Problem statement. Copy the listing from the line containing "( Пока оценок нет )" through the line containing "детали, что защищает клиента от повторных н", switching "Добавить комментарий" to "Оставить отзыв" and changing nothing else. Leave the pictures out of your copy.
_ _ _ _ _
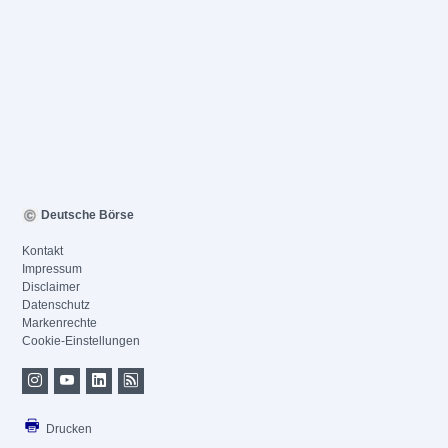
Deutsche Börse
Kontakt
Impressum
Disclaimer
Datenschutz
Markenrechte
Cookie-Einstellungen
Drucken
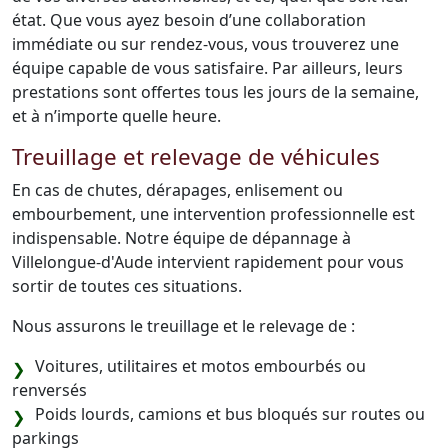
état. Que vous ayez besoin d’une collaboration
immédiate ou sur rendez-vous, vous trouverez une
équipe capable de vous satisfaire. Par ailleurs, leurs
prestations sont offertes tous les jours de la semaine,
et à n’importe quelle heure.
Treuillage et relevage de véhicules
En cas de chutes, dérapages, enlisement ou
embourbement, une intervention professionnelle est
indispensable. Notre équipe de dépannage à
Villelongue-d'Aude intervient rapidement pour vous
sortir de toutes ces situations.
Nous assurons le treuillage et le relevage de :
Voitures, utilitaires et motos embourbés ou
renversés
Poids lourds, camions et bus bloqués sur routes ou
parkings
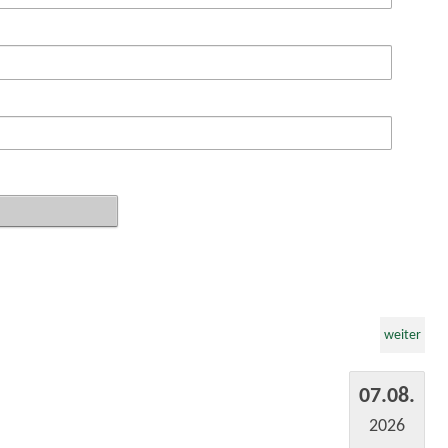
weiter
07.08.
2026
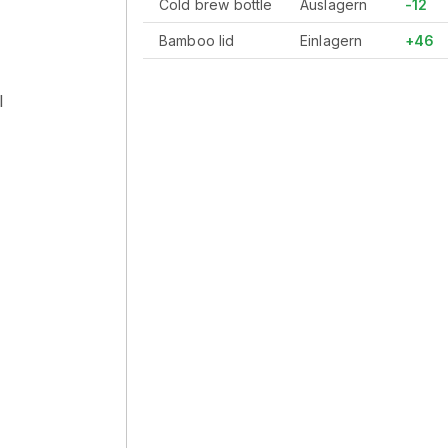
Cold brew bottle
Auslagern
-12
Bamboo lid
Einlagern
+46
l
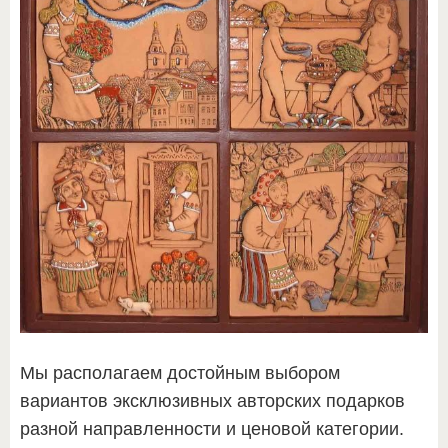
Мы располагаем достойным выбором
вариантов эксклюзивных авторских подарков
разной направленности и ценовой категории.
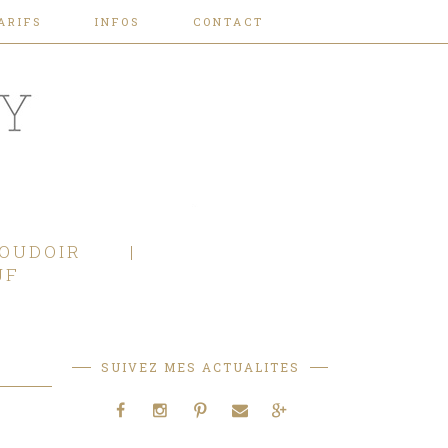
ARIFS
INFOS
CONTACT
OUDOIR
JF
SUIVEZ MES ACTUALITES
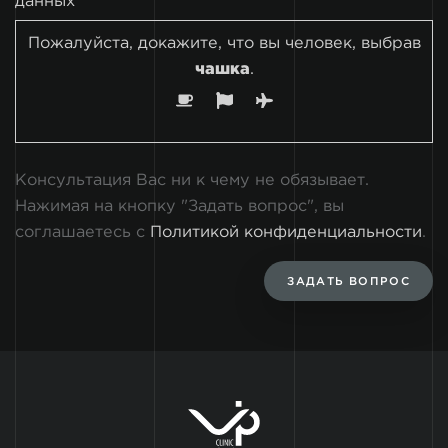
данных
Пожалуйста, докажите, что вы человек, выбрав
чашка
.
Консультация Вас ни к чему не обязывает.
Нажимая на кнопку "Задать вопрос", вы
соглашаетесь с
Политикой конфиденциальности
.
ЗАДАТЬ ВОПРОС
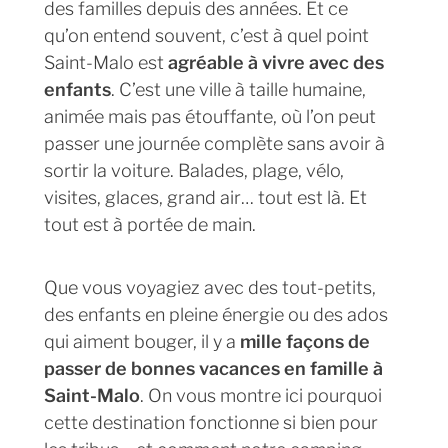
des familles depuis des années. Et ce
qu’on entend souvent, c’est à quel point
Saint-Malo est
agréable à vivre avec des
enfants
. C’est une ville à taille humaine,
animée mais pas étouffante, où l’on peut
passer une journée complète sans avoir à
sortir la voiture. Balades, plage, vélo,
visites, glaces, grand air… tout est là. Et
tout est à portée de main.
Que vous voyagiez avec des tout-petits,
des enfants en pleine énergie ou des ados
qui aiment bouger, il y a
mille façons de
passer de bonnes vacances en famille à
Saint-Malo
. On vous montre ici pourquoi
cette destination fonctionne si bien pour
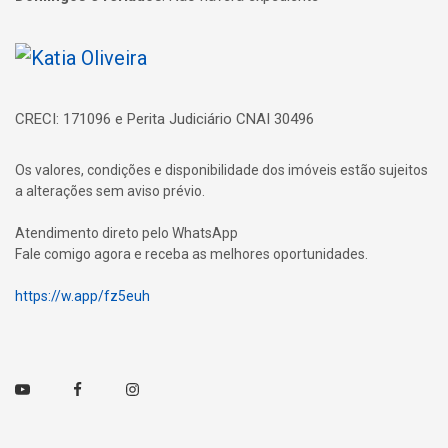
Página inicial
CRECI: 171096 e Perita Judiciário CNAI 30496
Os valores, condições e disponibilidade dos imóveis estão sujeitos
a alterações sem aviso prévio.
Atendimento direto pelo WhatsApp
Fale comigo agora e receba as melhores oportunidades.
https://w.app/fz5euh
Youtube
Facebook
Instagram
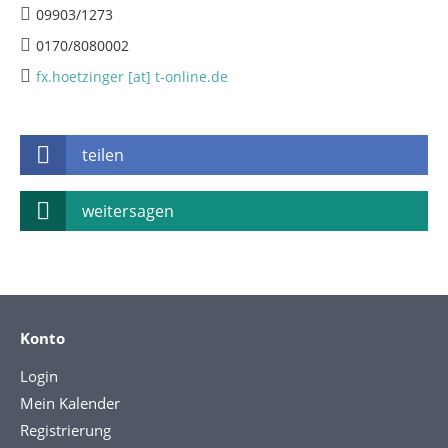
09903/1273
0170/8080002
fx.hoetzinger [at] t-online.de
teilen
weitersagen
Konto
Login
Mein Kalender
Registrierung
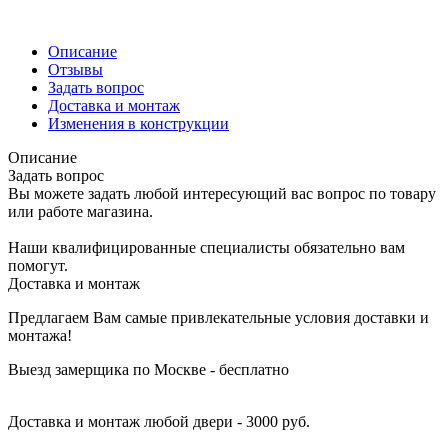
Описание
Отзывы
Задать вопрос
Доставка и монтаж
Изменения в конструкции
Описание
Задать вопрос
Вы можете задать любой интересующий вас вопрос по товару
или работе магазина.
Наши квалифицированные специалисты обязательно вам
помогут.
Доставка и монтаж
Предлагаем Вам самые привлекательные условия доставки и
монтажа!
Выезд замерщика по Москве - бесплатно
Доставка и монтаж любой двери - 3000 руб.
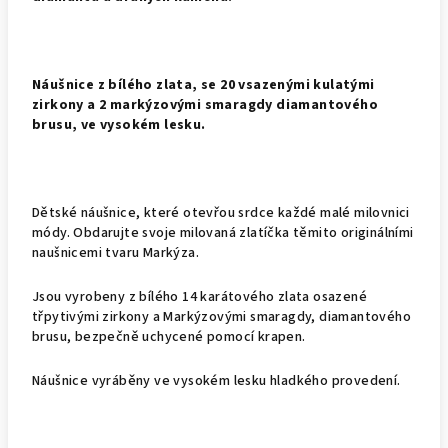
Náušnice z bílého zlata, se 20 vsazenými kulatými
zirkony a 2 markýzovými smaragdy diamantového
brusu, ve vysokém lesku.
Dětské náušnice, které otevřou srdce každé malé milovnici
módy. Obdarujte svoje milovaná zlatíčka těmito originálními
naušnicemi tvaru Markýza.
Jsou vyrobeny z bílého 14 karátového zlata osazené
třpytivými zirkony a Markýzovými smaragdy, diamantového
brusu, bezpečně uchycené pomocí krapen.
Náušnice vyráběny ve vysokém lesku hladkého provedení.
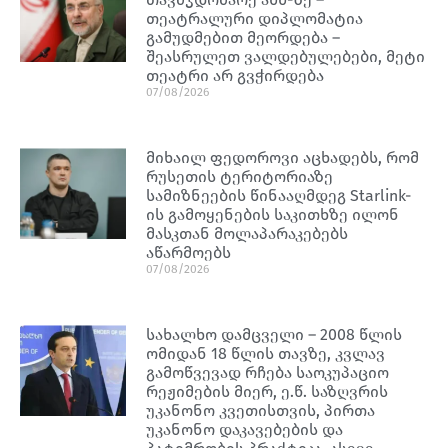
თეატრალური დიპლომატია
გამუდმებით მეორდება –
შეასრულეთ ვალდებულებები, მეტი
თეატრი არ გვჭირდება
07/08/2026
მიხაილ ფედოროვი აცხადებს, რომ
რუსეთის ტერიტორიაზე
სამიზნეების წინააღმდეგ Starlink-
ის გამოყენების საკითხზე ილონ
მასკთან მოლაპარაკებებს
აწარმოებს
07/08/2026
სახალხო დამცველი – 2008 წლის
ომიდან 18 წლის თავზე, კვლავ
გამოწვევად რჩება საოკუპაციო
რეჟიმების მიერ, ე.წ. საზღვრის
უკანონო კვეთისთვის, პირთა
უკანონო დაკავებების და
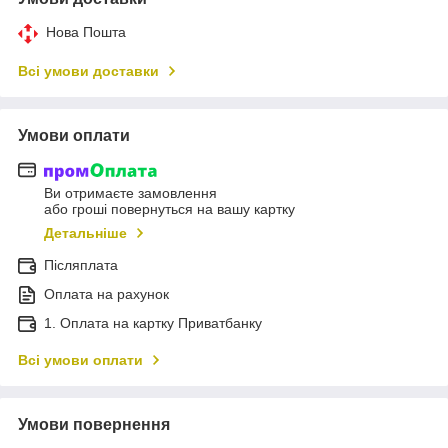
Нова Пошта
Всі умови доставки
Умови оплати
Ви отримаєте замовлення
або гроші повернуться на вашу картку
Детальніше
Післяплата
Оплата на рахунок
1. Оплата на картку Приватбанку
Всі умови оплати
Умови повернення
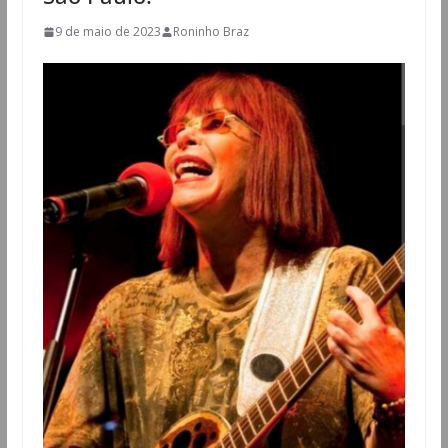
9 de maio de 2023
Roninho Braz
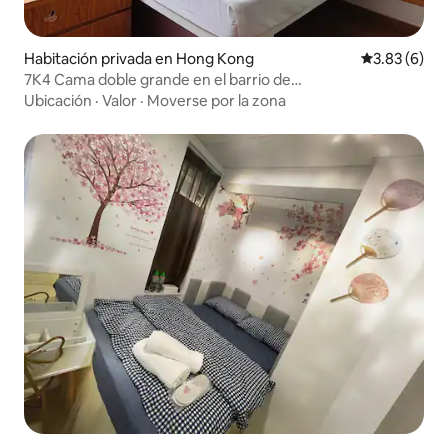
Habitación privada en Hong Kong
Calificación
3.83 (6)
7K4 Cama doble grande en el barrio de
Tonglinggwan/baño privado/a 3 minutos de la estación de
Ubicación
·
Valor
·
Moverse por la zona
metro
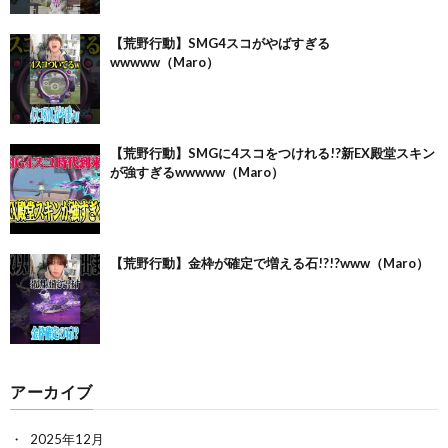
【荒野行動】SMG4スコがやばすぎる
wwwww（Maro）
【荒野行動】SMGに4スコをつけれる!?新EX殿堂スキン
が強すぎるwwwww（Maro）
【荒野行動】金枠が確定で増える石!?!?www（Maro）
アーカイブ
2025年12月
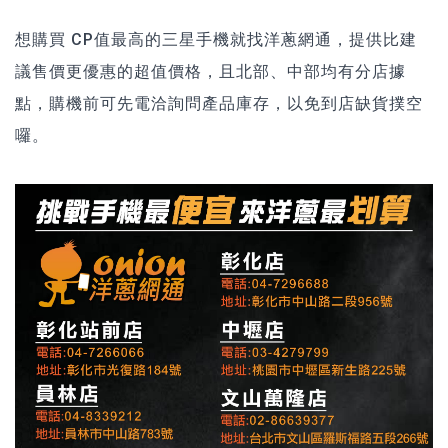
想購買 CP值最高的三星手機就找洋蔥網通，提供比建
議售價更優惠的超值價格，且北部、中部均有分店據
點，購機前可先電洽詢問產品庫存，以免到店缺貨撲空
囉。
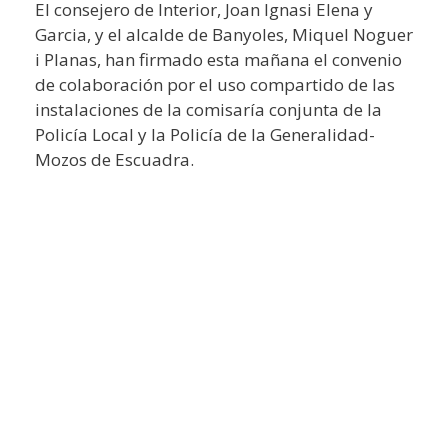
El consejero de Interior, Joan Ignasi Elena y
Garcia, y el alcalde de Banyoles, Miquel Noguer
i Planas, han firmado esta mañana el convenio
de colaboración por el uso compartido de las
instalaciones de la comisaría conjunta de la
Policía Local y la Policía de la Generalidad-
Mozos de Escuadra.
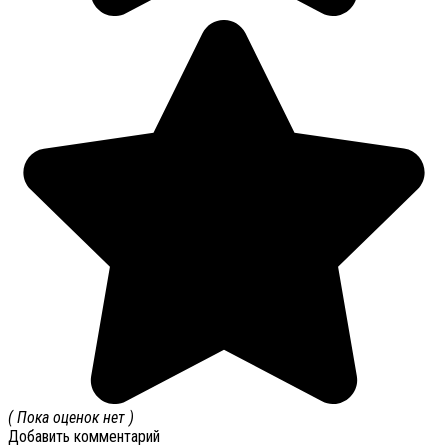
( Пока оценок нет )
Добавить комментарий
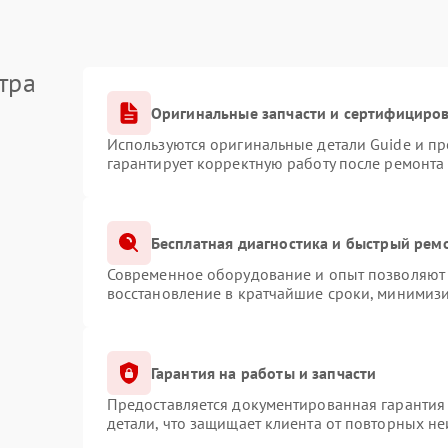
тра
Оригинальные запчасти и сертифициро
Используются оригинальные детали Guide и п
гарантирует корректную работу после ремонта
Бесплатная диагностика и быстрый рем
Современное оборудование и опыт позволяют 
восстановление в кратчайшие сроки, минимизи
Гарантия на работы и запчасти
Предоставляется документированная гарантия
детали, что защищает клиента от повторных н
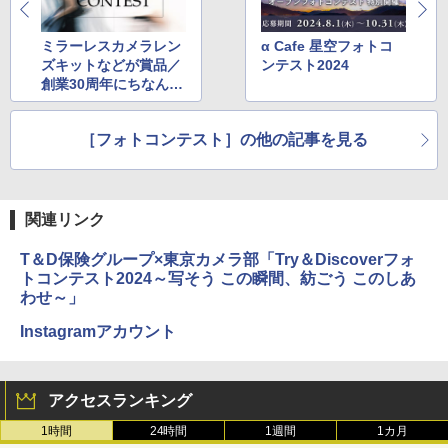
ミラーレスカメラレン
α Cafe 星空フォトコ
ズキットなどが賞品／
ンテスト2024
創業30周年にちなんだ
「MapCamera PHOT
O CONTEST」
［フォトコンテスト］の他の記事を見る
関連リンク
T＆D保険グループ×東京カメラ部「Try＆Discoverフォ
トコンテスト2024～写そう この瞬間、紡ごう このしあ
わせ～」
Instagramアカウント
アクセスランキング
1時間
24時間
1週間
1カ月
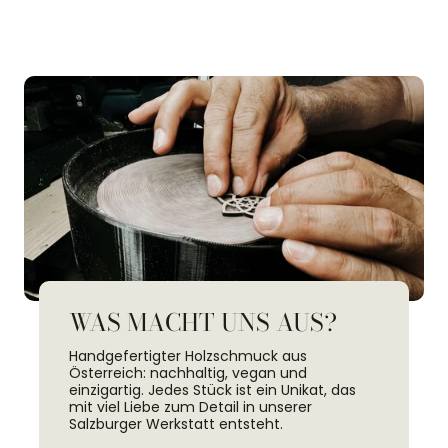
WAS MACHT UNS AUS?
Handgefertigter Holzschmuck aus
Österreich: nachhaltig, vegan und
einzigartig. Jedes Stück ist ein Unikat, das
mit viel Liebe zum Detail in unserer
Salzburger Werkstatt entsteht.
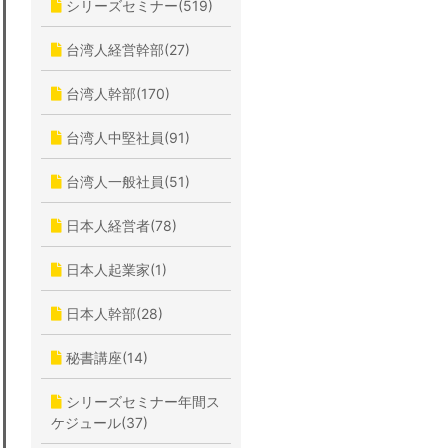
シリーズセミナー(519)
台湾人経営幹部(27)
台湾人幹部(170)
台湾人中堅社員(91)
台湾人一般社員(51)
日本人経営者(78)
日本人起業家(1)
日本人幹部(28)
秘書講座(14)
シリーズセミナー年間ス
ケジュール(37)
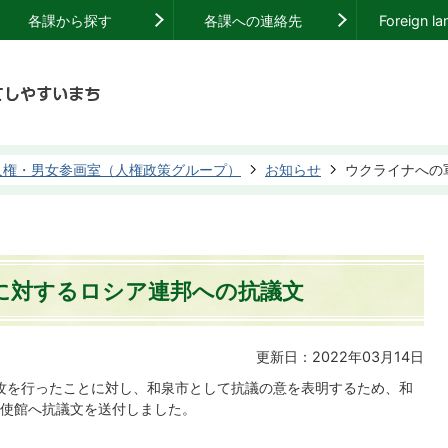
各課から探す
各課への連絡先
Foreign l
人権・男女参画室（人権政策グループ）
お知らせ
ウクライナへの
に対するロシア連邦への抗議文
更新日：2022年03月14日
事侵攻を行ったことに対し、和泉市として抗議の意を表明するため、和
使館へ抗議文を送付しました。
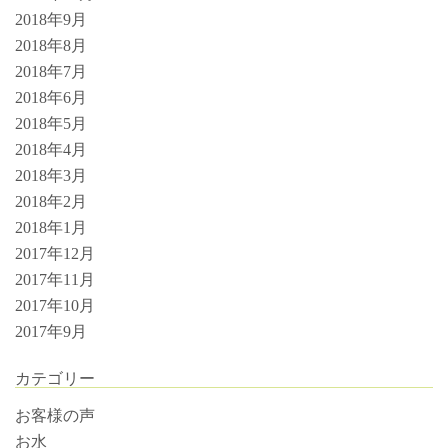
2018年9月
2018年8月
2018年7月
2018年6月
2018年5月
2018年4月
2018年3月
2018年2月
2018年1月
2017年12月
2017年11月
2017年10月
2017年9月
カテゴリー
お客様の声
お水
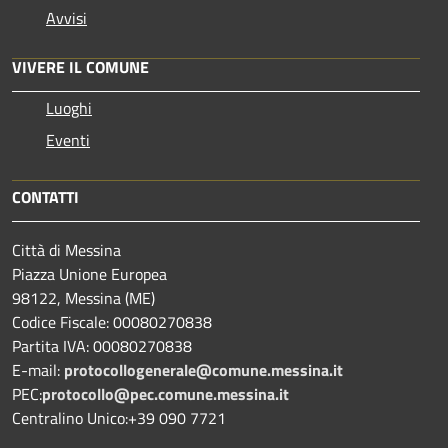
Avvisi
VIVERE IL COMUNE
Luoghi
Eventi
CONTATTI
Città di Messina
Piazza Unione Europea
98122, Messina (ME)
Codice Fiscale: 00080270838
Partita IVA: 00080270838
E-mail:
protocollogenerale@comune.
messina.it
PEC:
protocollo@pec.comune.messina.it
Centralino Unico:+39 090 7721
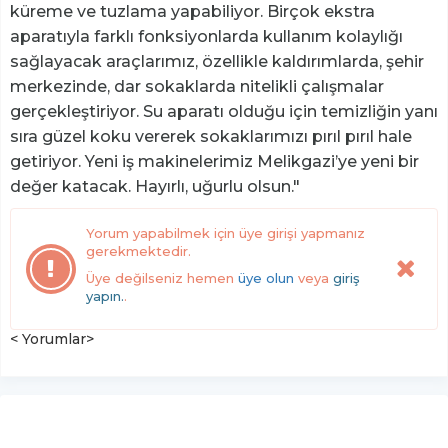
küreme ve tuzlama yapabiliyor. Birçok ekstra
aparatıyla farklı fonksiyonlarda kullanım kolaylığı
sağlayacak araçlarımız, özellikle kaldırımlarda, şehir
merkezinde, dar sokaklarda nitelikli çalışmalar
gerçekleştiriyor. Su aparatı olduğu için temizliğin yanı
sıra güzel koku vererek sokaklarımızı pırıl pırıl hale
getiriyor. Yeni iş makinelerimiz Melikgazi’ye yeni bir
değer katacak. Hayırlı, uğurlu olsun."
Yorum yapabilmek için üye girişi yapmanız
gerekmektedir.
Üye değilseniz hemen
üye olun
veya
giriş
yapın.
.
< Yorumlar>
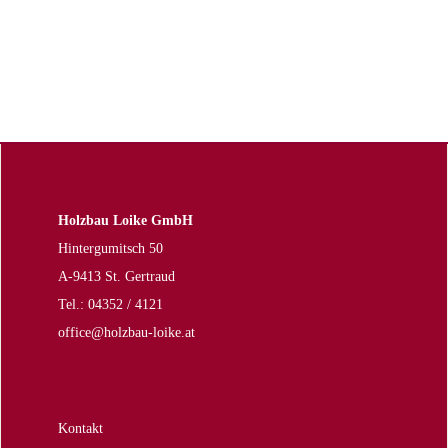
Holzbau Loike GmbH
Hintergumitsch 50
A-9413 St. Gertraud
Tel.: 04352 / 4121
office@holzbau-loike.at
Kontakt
_ _ _ _ _
Output of the exercise.
( Пока оценок нет )
Оставить отзыв
тра
Оригинальные запчасти и сертифициро
Используются оригинальные детали Guide и п
гарантирует корректную работу после ремонта
Бесплатная диагностика и быстрый рем
Современное оборудование и опыт позволяют 
восстановление в кратчайшие сроки, минимизи
Гарантия на работы и запчасти
Предоставляется документированная гарантия
детали, что защищает клиента от повторных н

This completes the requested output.